Cette longue séquence, peu intuitive et rarement mise en avant, vous montrera, au travers de différents exemples, les spécificités culturelles en action. Nos apprentissages, emprunts d’un universalisme, je dirais primaire, font que l’on néglige la diversité des cultures, susceptibles d’adopter des voies et des rythmes différents, mais comment les distinguer ? Pour bien comprendre ce qui va suivre, il faut poser le problème de la fixation des acquis (savoirs, savoir-faire, mais aussi moyens productifs et croyances/culture). Or l’écriture est, par essence, une technique de fixation des connaissances, qui permet à la société humaine d’échapper à l’incertitude de la transmission orale de la mémoire.
Commençons par l’alphabétisation, sachant que la disponibilité des livres, avec l’invention de l’imprimerie, en était la pré-condition. Alors pourquoi les pays qui adoptèrent le rite protestant vont connaître une alphabétisation bien plus rapide qu’en pays catholique ? La Réforme protestante sera lancé par Luther, en Allemagne, dès 1517. Elle a d’emblée voulu instaurer, pour chaque homme, un dialogue personnel avec Dieu, sans l’intermédiaire du prêtre (qui reste le médiateur dans le rite catholique), exigeant l’accès direct des fidèles aux textes sacrés (Son succès n’aurait pas été aussi spectaculaire sans l’imprimerie). Luthériens, calvinistes ou puritains, dans les villes, mais aussi les campagnes, en territoire germanique, en Europe du nord ou en Angleterre, se plieront à l’obligation, surtout à partir du XVIIème siècle. Les données statistiques confirment les différences marquées, avec une alphabétisation qui augmente rapidement en Allemagne, puis en Angleterre et en Suède, la France ne rattrapant son retard qu’à la fin du XIXème siècle.

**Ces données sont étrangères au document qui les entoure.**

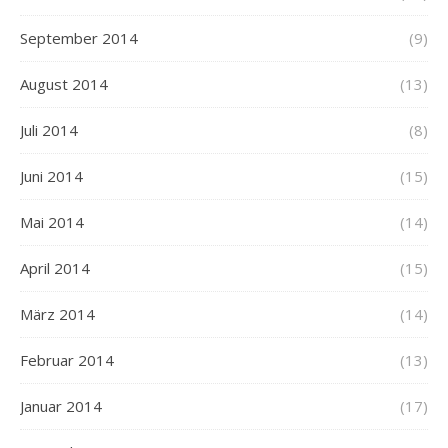
September 2014
(9)
August 2014
(13)
Juli 2014
(8)
Juni 2014
(15)
Mai 2014
(14)
April 2014
(15)
März 2014
(14)
Februar 2014
(13)
Januar 2014
(17)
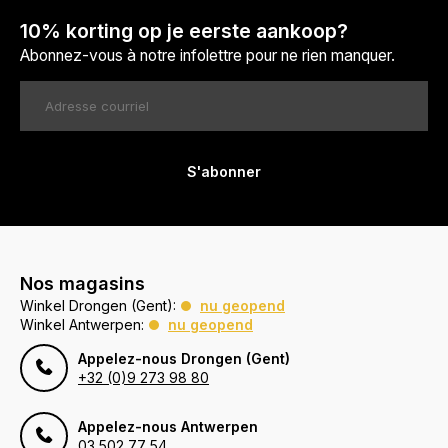
10% korting op je eerste aankoop?
Abonnez-vous à notre infolettre pour ne rien manquer.
S'abonner
Nos magasins
Winkel Drongen (Gent):
nu geopend
Winkel Antwerpen:
nu geopend
Appelez-nous Drongen (Gent)
+32 (0)9 273 98 80
Appelez-nous Antwerpen
03 502 77 54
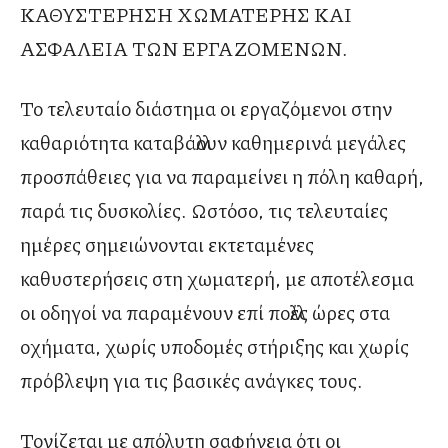
ΚΑΘΥΣΤΕΡΗΣΗ ΧΩΜΑΤΕΡΗΣ ΚΑΙ
ΑΣΦΑΛΕΙΑ ΤΩΝ ΕΡΓΑΖΟΜΕΝΩΝ.
Το τελευταίο διάστημα οι εργαζόμενοι στην
καθαριότητα καταβάλλουν καθημερινά μεγάλες
προσπάθειες για να παραμείνει η πόλη καθαρή,
παρά τις δυσκολίες. Ωστόσο, τις τελευταίες
ημέρες σημειώνονται εκτεταμένες
καθυστερήσεις στη χωματερή, με αποτέλεσμα
οι οδηγοί να παραμένουν επί πολλές ώρες στα
οχήματα, χωρίς υποδομές στήριξης και χωρίς
πρόβλεψη για τις βασικές ανάγκες τους.
Τονίζεται με απόλυτη σαφήνεια ότι οι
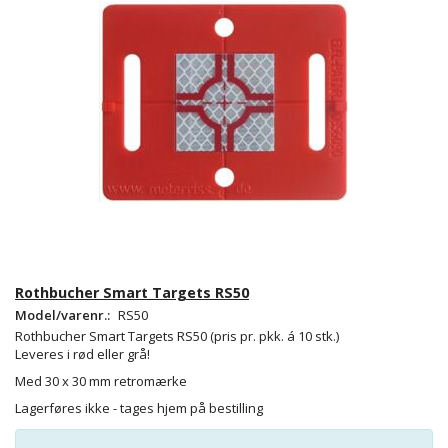
Rothbucher Smart Targets RS50
Model/varenr.:
RS50
Rothbucher Smart Targets RS50
(pris pr. pkk. á 10 stk.)
Leveres i rød eller grå!
Med 30 x 30 mm retromærke
Lagerføres ikke - tages hjem på bestilling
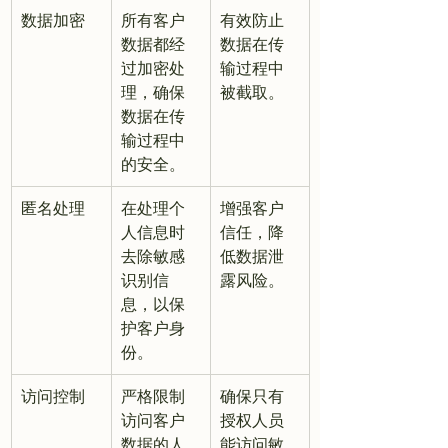
数据加密
所有客户
有效防止
数据都经
数据在传
过加密处
输过程中
理，确保
被截取。
数据在传
输过程中
的安全。
匿名处理
在处理个
增强客户
人信息时
信任，降
去除敏感
低数据泄
识别信
露风险。
息，以保
护客户身
份。
访问控制
严格限制
确保只有
访问客户
授权人员
数据的人
能访问敏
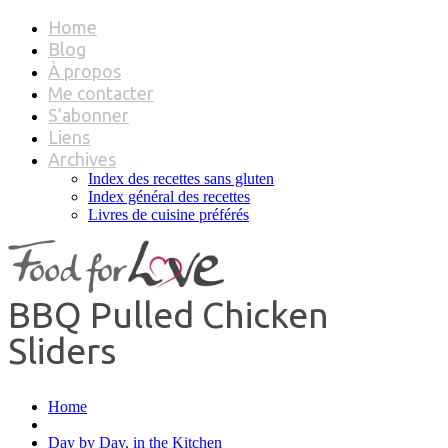
Home
Blog
À propos
Me contacter
S’abonner
Liens
Archives
Index des recettes sans gluten
Index général des recettes
Livres de cuisine préférés
BBQ Pulled Chicken
Sliders
Home
Day by Day, in the Kitchen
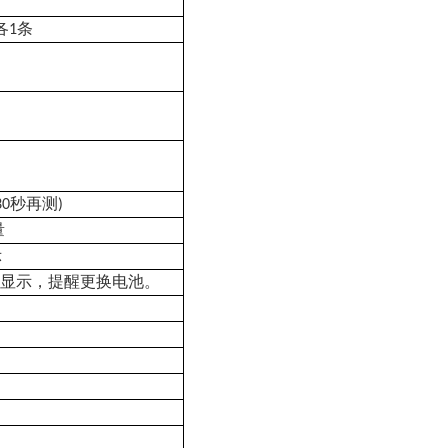
各
条
1
秒再测
30
)
量
示
烁显示，提醒更换电池。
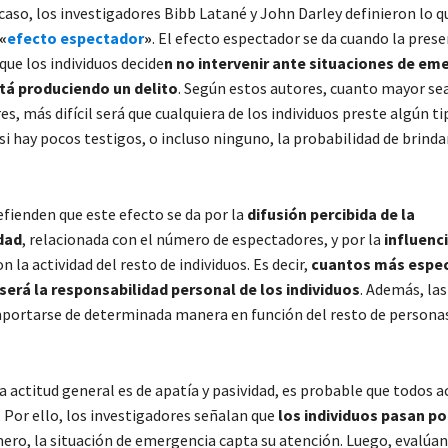
 caso, los investigadores Bibb Latané y John Darley definieron lo q
«
efecto espectador
»
. El efecto espectador se da cuando la prese
que los individuos decide
n no intervenir ante situaciones de em
tá produciendo un delito
. Según estos autores, cuanto mayor se
s, más difícil será que cualquiera de los individuos preste algún ti
i hay pocos testigos, o incluso ninguno, la probabilidad de brinda
efienden que este efecto se da por la
difusión percibida de la
dad
, relacionada con el número de espectadores, y por la
influenci
n la actividad del resto de individuos. Es decir,
cuantos más espe
será la responsabilidad personal de los individuos
. Además, la
portarse de determinada manera en función del resto de personas
la actitud general es de apatía y pasividad, es probable que todos a
Por ello, los investigadores señalan que
los individuos pasan po
mero, la situación de emergencia capta su atención. Luego, evalúan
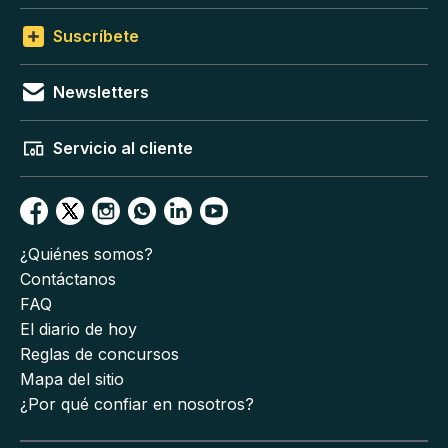
Suscríbete
Newsletters
Servicio al cliente
¿Quiénes somos?
Contáctanos
FAQ
El diario de hoy
Reglas de concursos
Mapa del sitio
¿Por qué confiar en nosotros?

Cependant, l’examen des statistiques montre de grands écarts du rythme d’alphabétisation, entre hommes et femmes. Pour les comprendre, il faut prêter attention aux types familiaux et aux règles de succession, formant un fond anthropologique, sur lequel évolueront les figurations, d’ailleurs avec des impacts sur l’économie. C’est ici que la structure familiale aura un rôle primordial. Dans le monde germanique du haut Moyen-Age prédomine la famille-souche, caractérisée par la co-résidence de générations successives, au moins celle du père, chef de famille et celle du fils ainé adulte, amené à lui succéder. Une de ses particularités porte sur la règle de la primogéniture, soit que toutes les possessions passent à l’ainé des fils (plus rarement des filles), les cadets n’ayant aucun droit, un système qui préserve l’intégrité du patrimoine familial et en particulier le domaine agricole (L’unité de production). Il faut se souvenir de la dispersion de l’empire à la mort de Charlemagne, car chez les carolingiens il n’y avait pas de règle de primogéniture, que les capétiens adopteront dans la suite.
La patrilinéarité stricte du système germanique [1] va agir aussi dans le sens de l’alphabétisation, de par la structure familiale de type autoritaire, évidemment privilégiant les hommes. Nous pouvons même introduire une boucle de renforcement, entre famille-souche et protestantisme, du fait du familialisme patriarcal de ce dernier [2]. Rien de tel en Angleterre ou en Suède, où prédomine la forme familiale la plus ancienne, dite nucléaire, qui veut que les enfants, une fois atteint l’âge adulte, doivent quitter le domicile paternel et prendre leur envol d’eux mêmes. Puisqu’il n’y a pas de transmission de patrimoine, les jeunes générations constituent une force de travail souple et mobile, qui va grandement faciliter le démarrage particulièrement rapide de l’ère industrielle britannique. Nous pouvons rajouter, comme indicateur, le dépassement précoce du seuil de 50% de la population urbaine, en 1851, alors qu’en France, il ne sera atteint qu’en 1931.
Essayons de récapituler. Une vague d’alphabétisation va suivre la diffusion du Protestantisme, en Allemagne, en Angleterre et en Suède, par exemple, mais sur des fonds anthropologiques différents. La famille-souche allemande apportera une impulsion supplémentaire, mais que pour les hommes. Angleterre et Suède vont suivre, mais avec des écarts, entre hommes et femmes, bien plus faibles. En Suède, les écarts seront même insignifiants, soulignant le caractère égalitaire, entre les sexes, par contraste avec l’Angleterre.
Les écarts, dont je parle ci-dessus, sont importants et l’alphabétisation différenciée s’estompera au XXème siècle. Pour s’en rendre compte, au milieu du XVIIIème siècle, plus de 90% des hommes savaient lire en Allemagne, contre à peine 24% pour les femmes ; des chiffres de 60% pour les hommes et 38% pour les femmes sont rapportés pour l’Angleterre, à comparer à la France d’avant la révolution : 47% pour les hommes et 27% pour les femmes. Mais, vous auriez tort de considérer l’alphabétisation comme l’acquisition d’une simple technique. Bien des travaux insistent sur les profonds impacts de l’apprentissage de la lecture et de l’écriture, comme celui d’une langue étrangère, sur l’intelligence même, ou l’accès à cette intelligence. Elle change le rapport au monde et apporte une authentique transition mentale qui doit être mise en lien avec la sécularisation de la pensée.